Image comparison data:
········
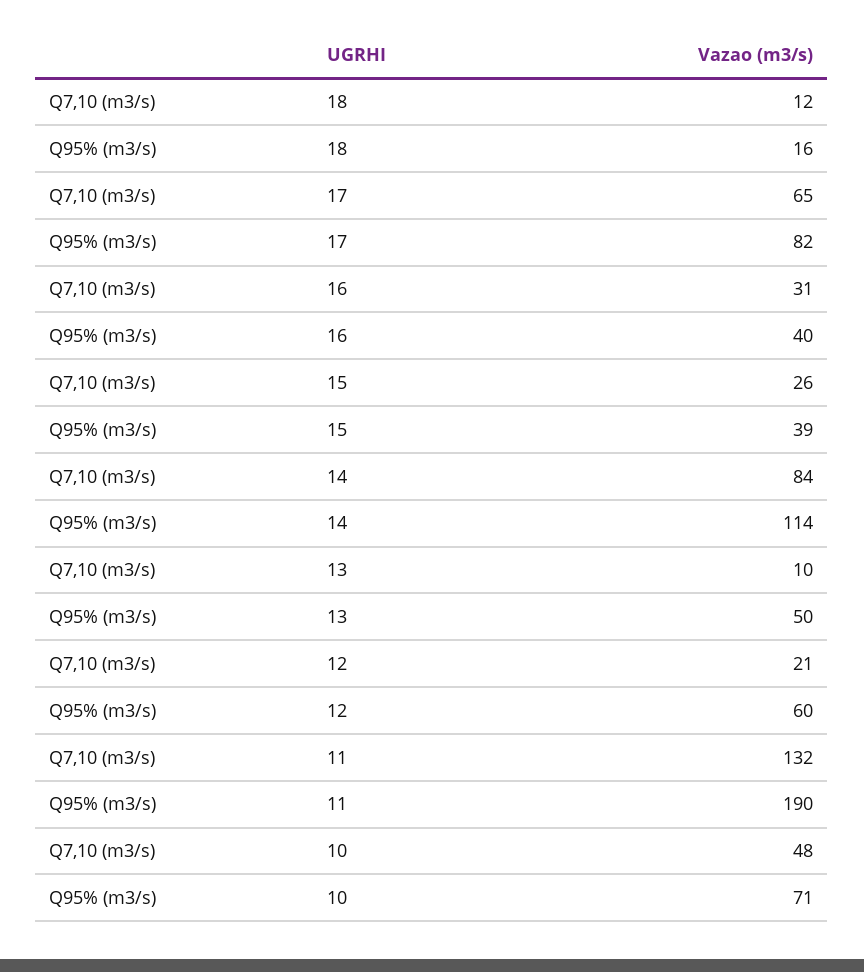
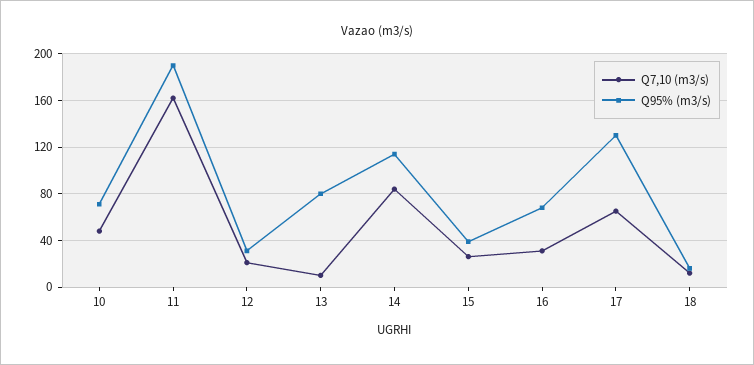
Q95% (m3/s), 17: 82 -> 130
Q95% (m3/s), 16: 40 -> 70
Q95% (m3/s), 13: 50 -> 80
Q95% (m3/s), 12: 60 -> 30
Q7,10 (m3/s), 11: 132 -> 160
········
Task brief: Strip out the images, then output the records above word for word.

Result:
Q95% (m3/s), 17: 82 -> 130
Q95% (m3/s), 16: 40 -> 70
Q95% (m3/s), 13: 50 -> 80
Q95% (m3/s), 12: 60 -> 30
Q7,10 (m3/s), 11: 132 -> 160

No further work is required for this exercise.